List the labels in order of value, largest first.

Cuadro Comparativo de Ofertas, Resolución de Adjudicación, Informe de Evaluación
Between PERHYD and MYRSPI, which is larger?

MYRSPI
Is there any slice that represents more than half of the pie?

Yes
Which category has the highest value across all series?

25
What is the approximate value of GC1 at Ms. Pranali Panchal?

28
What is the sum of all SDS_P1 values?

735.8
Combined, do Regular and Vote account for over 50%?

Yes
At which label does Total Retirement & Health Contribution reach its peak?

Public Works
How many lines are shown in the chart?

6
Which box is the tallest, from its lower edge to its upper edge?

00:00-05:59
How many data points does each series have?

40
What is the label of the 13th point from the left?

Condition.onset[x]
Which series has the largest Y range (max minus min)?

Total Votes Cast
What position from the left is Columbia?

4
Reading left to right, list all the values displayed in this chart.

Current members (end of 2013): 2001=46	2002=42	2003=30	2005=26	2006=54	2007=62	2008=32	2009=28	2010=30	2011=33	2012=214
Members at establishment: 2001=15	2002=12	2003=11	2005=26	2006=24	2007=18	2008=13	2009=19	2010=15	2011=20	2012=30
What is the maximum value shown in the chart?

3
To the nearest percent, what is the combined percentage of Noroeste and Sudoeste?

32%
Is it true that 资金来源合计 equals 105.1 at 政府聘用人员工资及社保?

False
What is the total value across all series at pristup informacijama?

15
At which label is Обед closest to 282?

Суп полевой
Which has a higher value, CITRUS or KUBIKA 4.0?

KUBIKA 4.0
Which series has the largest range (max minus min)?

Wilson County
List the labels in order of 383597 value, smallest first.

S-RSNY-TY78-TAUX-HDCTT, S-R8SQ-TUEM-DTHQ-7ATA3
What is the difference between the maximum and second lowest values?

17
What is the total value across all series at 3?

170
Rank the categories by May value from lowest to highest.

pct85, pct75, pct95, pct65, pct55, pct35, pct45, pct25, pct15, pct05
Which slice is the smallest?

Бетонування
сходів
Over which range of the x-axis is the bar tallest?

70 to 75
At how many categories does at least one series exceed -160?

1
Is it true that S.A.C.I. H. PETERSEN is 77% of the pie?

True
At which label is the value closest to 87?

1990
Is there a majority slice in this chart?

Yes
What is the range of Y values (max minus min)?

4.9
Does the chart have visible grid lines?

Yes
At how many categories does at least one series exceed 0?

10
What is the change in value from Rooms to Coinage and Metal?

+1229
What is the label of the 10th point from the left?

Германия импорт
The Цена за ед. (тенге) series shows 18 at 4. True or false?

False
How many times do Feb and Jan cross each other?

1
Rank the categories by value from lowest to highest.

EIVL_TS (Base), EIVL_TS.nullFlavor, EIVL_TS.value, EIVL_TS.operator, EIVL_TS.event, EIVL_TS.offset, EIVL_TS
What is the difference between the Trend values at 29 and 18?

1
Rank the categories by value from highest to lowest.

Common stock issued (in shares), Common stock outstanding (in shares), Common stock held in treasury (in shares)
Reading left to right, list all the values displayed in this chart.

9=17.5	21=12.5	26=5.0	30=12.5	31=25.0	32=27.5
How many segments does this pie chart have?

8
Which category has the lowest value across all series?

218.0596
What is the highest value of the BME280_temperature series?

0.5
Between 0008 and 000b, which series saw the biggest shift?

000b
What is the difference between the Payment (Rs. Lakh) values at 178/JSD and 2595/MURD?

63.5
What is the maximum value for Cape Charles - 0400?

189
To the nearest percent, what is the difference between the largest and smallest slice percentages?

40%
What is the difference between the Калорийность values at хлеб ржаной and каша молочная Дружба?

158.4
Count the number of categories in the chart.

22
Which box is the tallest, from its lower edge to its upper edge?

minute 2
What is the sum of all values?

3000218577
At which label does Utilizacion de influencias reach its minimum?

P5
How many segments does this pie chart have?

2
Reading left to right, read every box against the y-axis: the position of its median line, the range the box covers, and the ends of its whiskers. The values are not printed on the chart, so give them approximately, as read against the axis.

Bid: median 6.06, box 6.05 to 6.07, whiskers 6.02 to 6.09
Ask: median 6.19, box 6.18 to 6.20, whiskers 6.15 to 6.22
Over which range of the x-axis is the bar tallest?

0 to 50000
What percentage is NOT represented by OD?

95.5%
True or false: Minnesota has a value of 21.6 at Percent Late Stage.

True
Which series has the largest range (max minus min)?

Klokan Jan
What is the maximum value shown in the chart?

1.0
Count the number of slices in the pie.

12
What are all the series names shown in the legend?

### Task instructions
Count the lines in the records above that contain the string "have", treating uppercase and lowercase as different. Reply with the number only.

### Response below
4